Therapy is supportive. No medication appears to be beneficial in patients with bronchiolitis, although this is an area of extensive, ongoing research. Most children with bronchiolitis will have some degree of hypoxia; monitoring of oximetry and provision of oxygen, if needed, is important. The AAP practice guidelines state that supplemental oxygen is indicated if SpO2 falls persistently below 90% in previously healthy infants. Oxygen may be discontinued if SpO2 is at or above 90% and the infant is feeding well and has minimal respiratory distress.1 Patients who are dehydrated and unable to take adequate oral fluids may require intravenous hydration. As discussed above, a chest radiograph often reveals areas of opacity suggestive of pneumonia. However, no significant benefit was demonstrated from routine antibiotic usage in patients with a clinical diagnosis of bronchiolitis.1,16,17
The similarities and association between bronchiolitis and the development of asthma have led some physicians to advocate the use of steroids in bronchiolitis. Although small studies have suggested their benefit,18 more robust studies and large meta-analyses have failed to demonstrate any clinical benefit to support use of oral or inhaled steroids.19,20
The use of inhaled bronchodilators in bronchiolitis remains controversial. Many clinicians believe that bronchodilators produce clinical improvement in some patients with bronchiolitis; some small studies support this.21 However, systematic reviews looking at studies of the efficacy of oral or inhaled β-agonists and anticholinergic agents in bronchiolitis have not demonstrated a significant benefit in their routine use.22,23 A systematic review, assessing the use of any bronchodilator therapy in bronchiolitis, demonstrated a modest improvement in clinical scores that was of questionable clinical significance. No difference was found in oxygenation or rates of hospitalization.24 Despite the lack of proven benefit, the most recent AAP practice guidelines on bronchiolitis suggest that a carefully monitored trial of α-adrenergic or β-adrenergic medication is an option and should be continued only if there is a documented positive clinical response.1
Some authors have suggested that nebulized epinephrine therapy is superior to nebulized albuterol therapy in patients with bronchiolitis based on the α-adrenergic–mediated vasoconstriction ameliorating airway edema. Earlier studies comparing nebulized epinephrine with nebulized albuterol in patients with bronchiolitis did not reveal a significant difference in benefit.24,25 However, a recent meta-analysis suggests that use of nebulized epinephrine may reduce hospital admissions.26 Another high-quality study suggests that combination therapy with nebulized epinephrine and dexamethasone may produce synergistic effects and reduce hospital admissions and result in earlier hospital discharge27; however, additional research is needed.
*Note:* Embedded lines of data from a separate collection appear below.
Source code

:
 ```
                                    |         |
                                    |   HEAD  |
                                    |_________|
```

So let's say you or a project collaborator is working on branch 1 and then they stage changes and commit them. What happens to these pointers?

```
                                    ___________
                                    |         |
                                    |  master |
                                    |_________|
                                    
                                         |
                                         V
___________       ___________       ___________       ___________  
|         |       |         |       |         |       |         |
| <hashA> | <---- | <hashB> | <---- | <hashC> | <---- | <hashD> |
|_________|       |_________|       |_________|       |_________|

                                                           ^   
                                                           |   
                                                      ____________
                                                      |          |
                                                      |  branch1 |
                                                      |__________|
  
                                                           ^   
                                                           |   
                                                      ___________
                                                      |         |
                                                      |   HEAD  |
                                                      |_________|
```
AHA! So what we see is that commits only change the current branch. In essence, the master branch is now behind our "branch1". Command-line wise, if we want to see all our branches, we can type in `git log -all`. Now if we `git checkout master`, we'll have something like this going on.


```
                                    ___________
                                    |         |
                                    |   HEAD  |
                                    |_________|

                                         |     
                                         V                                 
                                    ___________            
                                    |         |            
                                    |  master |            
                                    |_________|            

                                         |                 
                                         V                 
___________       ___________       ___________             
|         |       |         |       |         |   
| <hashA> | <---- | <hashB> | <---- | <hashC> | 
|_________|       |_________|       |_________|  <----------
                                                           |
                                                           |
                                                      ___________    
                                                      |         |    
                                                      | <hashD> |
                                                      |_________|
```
There has been research on the use of nebulized hypertonic saline in the treatment of bronchiolitis. This therapy is thought to work by enhancing mucociliary clearance via osmotic hydration and disruption of mucous strand cross-linking, decreasing epithelial swelling, and decreasing airway obstruction.28 Although a meta-analysis has demonstrated that this therapy can reduce hospitalization length of stay without any adverse clinical effects, there is no definitive evidence that it reduces hospital admission.29
There has been extensive research into additional therapies for bronchiolitis, including montelukast,30,31 topical nasal phenylephrine,32 chest physiotherapy,33 and inhaled furosemide.34 The use of ribavirin35 or surfactant therapy36 is best left to the discretion of the intensivist once the child is admitted based on the particular clinical circumstances.
Two to five percent of infants hospitalized for bronchiolitis will go on to develop respiratory failure and require some level of mechanical support. A mixture of helium and oxygen (Heliox) and continuous positive airway pressure may be of benefit as noted by some authors; however, there is a paucity of good evidence documenting decreased rates of intubation.37–40 There are no absolute criteria for endotracheal intubation. Suggested indications include PCO2 greater than 60 to 65 mm Hg, recurrent apneic spells, decreasing mental status, and hypoxia despite oxygen therapy. Once intubated, these infants have many of the same problems that intubated asthmatics have and are at risk for air trapping and the development of air leaks, including pneumothorax. There are also reports of successful management of severe bronchiolitis with high-frequency oscillatory ventilation and extracorporeal membrane oxygenation (ECMO) in patients unresponsive to conventional therapy.